What you will do:
1. In the cloud security text, what does hardening your systems mean?
2. Duplicate everything in the cloud security text from "Finally, it makes" down to "building access software.".

Finally, it makes sense to build compute-and-storage services that are differentiated by security features. Today, these might include compliance standards covering personal health or financial information – but tomorrow, they could also include specific sets of security features. So what’s a security feature?
Let’s focus on just one area of security: hardening. Hardening your systems means running all good software, with no bad software (if you don’t think this is important, just talk to the guys running the centrifuges in Iran). So if you’re providing a compute-and-storage cloud service, you want all of the soft- ware managing and delivering your service to be good, not bad. Oh, and that also applies to the software in your data center, including the power management and building access software.
To ensure their software stays “good”, every enterprise software supplier (VMWare, SAP, Microsoft, Oracle, and others) releases security patches on a regular schedule – but also in response to specific emergencies such as newly discovered vulnerabilities. For a specific compute-and-storage cloud service, this could easily translate to hundreds of patches every quarter.

Source information:
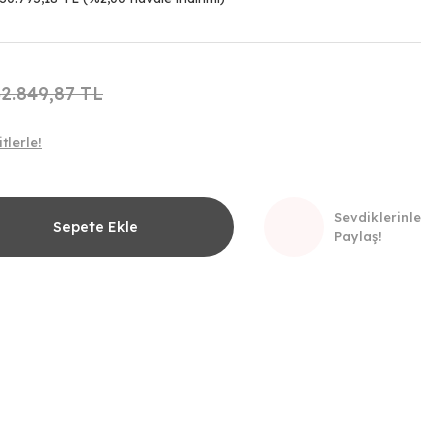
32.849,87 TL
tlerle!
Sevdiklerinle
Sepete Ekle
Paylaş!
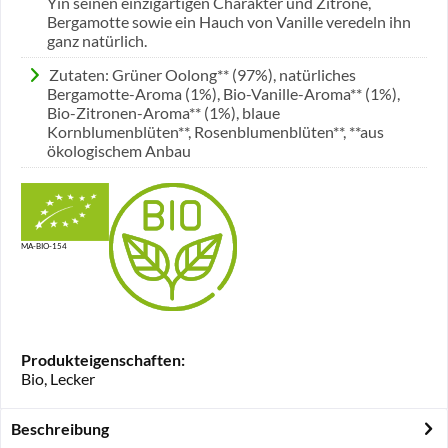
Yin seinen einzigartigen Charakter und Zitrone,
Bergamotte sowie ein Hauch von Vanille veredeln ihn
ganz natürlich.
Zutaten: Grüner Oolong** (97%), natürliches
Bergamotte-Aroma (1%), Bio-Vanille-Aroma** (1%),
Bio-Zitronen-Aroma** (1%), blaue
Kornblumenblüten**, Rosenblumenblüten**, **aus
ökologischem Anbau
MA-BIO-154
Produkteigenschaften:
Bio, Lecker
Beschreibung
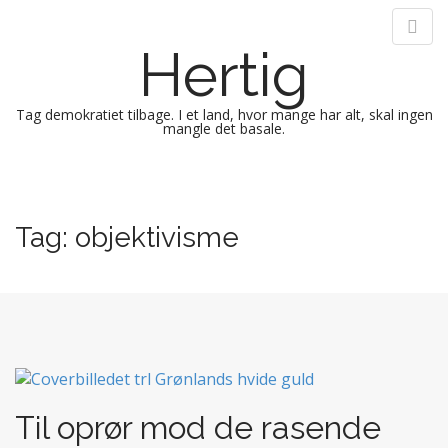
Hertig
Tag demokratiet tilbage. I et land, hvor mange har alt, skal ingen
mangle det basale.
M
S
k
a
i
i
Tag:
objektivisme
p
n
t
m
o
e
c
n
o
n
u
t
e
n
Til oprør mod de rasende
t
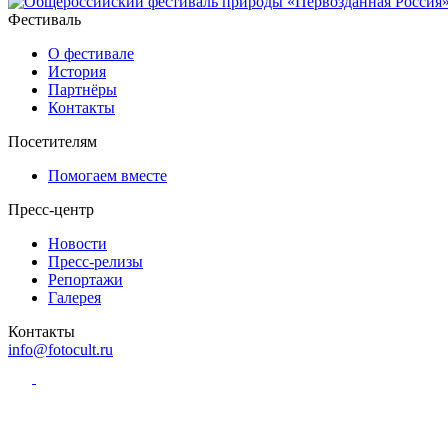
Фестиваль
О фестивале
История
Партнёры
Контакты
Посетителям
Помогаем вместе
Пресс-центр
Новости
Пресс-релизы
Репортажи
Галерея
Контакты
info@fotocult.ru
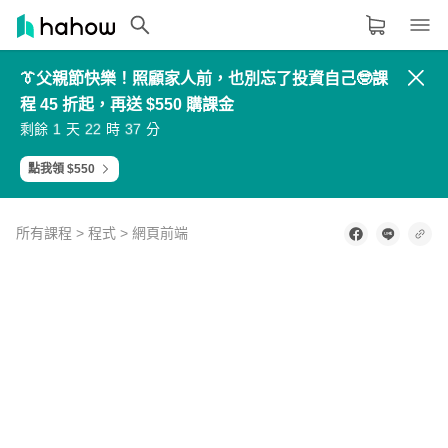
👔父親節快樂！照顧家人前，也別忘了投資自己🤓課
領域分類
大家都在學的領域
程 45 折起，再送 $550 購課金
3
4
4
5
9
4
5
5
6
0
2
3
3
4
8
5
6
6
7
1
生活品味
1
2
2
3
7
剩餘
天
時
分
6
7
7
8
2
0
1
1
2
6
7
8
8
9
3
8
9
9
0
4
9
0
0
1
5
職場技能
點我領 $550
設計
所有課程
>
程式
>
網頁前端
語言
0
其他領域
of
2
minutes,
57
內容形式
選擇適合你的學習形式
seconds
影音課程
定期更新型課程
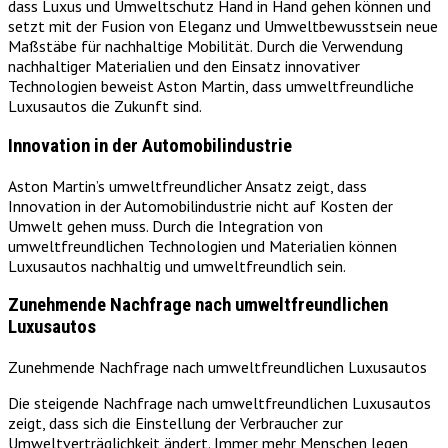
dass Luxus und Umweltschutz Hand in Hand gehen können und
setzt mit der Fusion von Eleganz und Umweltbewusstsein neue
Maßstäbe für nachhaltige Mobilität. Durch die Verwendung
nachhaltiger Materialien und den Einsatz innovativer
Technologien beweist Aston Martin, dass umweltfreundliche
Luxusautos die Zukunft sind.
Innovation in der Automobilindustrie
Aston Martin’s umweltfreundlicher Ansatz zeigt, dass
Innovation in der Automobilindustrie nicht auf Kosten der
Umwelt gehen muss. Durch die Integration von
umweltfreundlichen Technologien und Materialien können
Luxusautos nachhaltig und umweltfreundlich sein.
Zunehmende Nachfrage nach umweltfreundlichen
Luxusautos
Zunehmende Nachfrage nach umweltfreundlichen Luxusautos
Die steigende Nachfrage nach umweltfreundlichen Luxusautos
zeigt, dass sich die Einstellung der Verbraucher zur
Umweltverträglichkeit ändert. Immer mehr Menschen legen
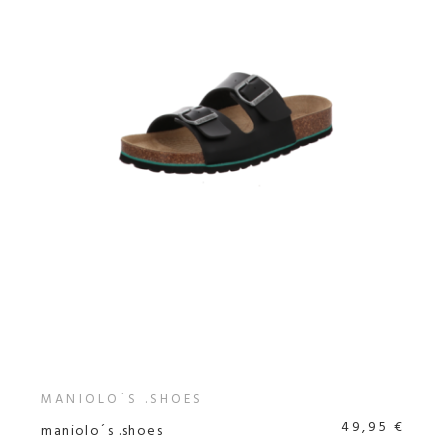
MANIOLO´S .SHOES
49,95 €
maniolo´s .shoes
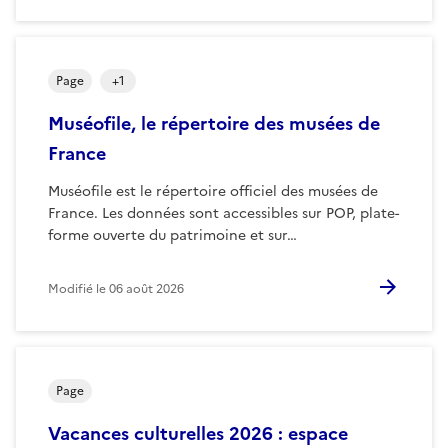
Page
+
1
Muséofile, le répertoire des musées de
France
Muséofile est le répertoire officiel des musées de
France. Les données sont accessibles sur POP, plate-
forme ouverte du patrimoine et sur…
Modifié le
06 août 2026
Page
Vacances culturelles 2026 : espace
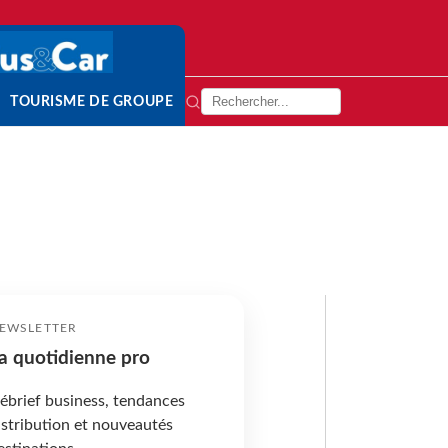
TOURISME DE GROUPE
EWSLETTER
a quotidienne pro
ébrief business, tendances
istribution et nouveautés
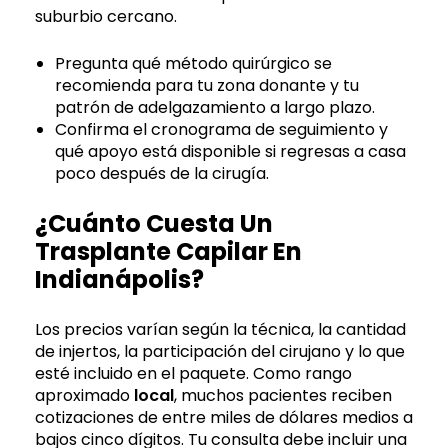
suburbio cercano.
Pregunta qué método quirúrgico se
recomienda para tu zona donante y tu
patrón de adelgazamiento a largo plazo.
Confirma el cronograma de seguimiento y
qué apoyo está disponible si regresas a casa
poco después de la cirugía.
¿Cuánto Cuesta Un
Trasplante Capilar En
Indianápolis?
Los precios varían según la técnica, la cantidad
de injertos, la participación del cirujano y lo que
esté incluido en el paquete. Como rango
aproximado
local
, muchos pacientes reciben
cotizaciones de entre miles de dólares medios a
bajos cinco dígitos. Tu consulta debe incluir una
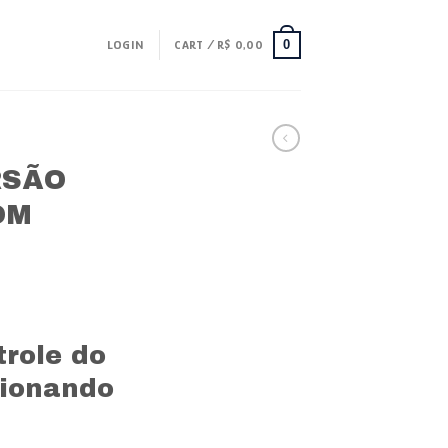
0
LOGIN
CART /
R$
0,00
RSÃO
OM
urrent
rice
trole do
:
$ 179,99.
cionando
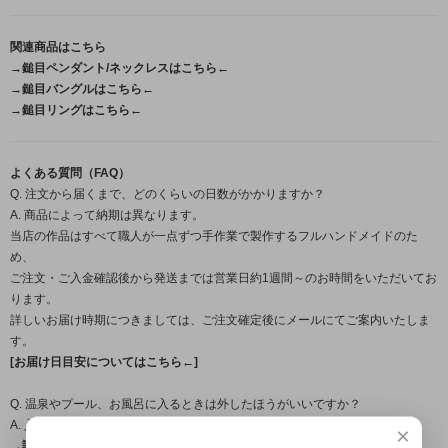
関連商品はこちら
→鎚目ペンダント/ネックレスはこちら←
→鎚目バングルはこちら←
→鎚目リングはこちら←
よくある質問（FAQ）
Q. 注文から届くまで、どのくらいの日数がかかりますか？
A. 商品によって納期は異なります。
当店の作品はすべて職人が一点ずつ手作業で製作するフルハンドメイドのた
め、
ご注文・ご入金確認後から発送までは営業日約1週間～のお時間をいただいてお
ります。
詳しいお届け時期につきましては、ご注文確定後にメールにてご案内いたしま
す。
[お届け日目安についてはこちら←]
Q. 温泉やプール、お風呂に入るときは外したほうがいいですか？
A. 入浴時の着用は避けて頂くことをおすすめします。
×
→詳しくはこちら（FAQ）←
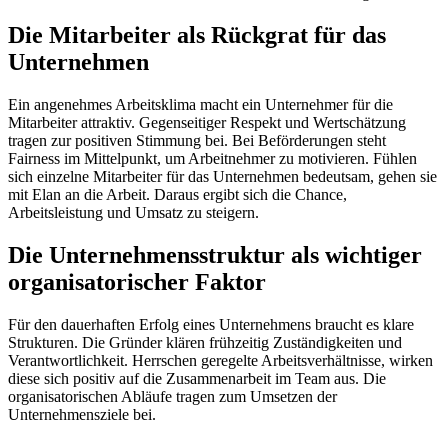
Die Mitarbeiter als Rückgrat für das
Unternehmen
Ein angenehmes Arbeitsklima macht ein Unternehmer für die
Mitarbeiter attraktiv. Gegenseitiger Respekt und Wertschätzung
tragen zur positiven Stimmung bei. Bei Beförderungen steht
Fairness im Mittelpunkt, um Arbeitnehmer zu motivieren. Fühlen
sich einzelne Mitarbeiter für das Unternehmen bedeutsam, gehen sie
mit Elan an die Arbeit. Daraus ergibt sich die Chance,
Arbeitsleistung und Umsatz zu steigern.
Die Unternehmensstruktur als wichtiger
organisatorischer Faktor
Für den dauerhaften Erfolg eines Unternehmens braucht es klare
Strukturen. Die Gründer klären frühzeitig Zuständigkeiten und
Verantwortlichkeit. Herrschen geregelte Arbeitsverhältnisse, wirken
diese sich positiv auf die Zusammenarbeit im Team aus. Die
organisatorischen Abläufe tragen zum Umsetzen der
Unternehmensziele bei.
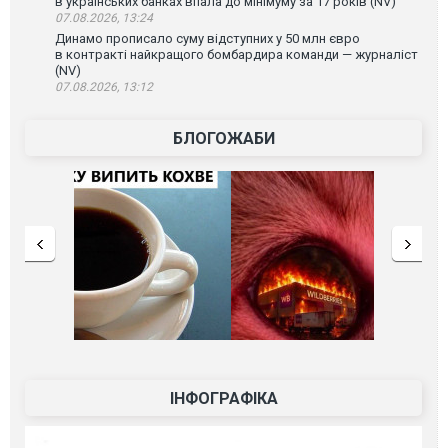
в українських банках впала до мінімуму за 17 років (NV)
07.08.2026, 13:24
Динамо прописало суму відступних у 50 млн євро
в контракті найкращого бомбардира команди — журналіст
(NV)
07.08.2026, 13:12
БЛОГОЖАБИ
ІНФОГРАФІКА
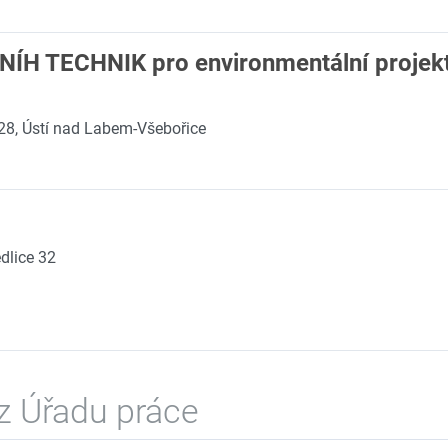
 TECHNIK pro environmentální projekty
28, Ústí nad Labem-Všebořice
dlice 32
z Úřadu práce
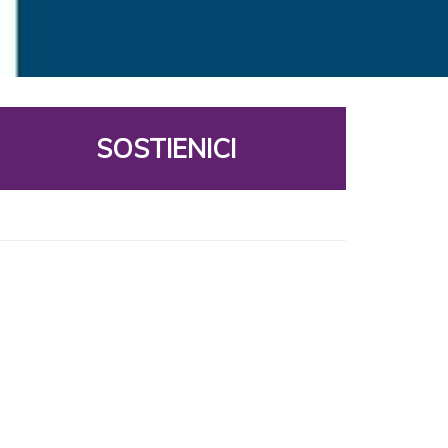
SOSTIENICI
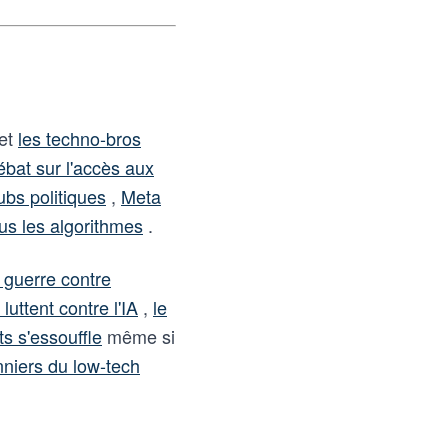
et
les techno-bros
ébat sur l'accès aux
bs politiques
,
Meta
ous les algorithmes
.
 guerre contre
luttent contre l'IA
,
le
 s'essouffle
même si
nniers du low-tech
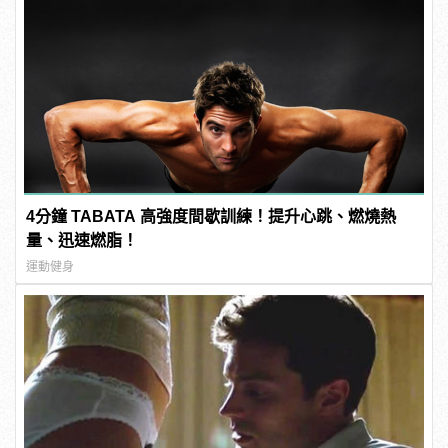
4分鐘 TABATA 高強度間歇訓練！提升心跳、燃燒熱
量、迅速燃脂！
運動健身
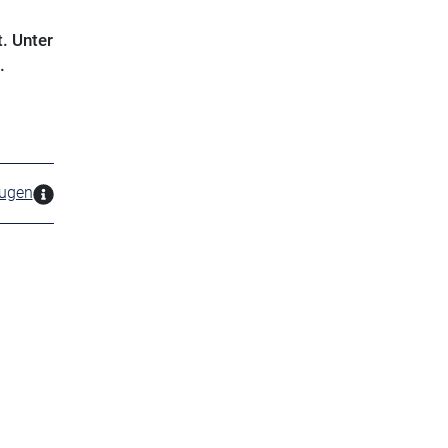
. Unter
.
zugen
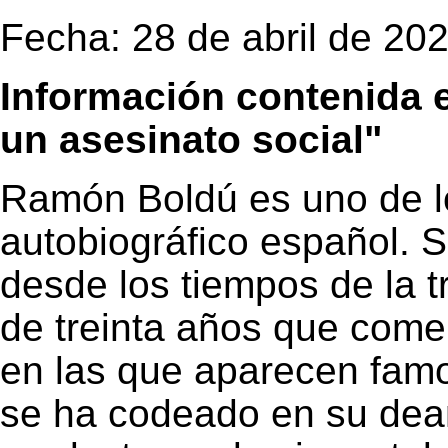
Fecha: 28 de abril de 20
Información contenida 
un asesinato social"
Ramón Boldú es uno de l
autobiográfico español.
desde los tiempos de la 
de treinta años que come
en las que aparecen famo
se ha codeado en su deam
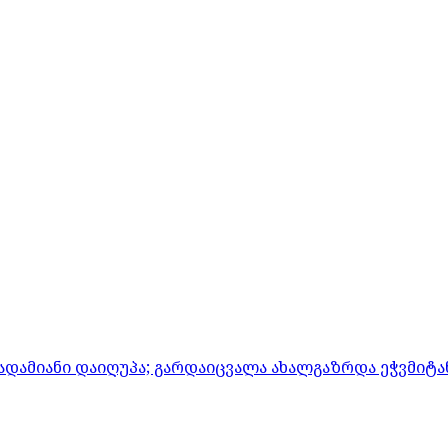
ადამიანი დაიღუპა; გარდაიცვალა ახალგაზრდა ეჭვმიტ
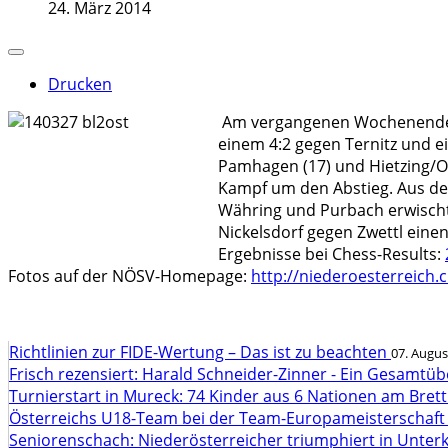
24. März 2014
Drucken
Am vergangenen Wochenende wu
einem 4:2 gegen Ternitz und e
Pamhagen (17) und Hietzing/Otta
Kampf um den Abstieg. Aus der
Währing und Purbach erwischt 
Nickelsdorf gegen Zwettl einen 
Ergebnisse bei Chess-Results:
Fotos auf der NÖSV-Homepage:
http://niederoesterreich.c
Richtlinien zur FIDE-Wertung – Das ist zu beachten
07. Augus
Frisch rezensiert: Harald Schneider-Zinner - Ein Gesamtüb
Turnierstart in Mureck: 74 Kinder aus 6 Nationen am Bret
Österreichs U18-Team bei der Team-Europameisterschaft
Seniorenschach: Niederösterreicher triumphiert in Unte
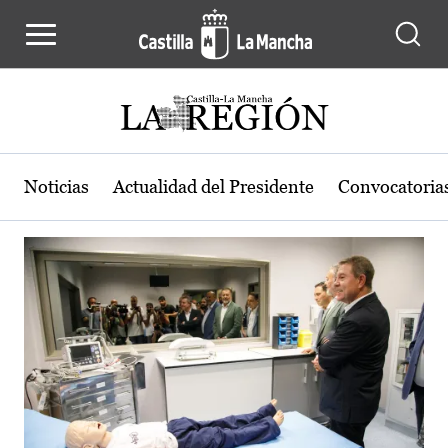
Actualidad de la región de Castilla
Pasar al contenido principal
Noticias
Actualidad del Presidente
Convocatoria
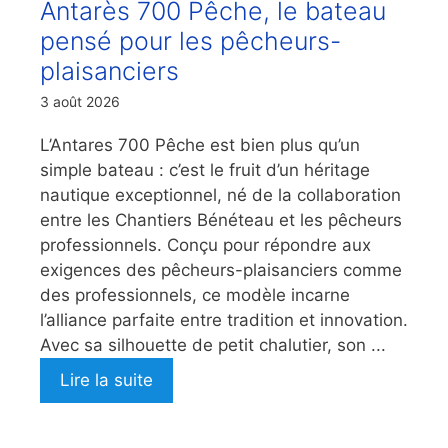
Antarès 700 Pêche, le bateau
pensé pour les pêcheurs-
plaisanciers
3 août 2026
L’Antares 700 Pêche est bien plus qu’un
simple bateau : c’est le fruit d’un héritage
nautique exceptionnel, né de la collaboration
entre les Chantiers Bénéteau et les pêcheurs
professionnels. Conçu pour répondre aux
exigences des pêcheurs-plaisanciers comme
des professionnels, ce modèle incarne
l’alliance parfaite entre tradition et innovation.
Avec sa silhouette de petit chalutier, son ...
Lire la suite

Responses by item number:
1. Running all good software, with no bad software.

2.
Finally, it makes sense to build compute-and-storage services that are differentiated by security features. Today, these might include compliance standards covering personal health or financial information – but tomorrow, they could also include specific sets of security features. So what’s a security feature?
Let’s focus on just one area of security: hardening. Hardening your systems means running all good software, with no bad software (if you don’t think this is important, just talk to the guys running the centrifuges in Iran). So if you’re providing a compute-and-storage cloud service, you want all of the soft- ware managing and delivering your service to be good, not bad. Oh, and that also applies to the software in your data center, including the power management and building access software.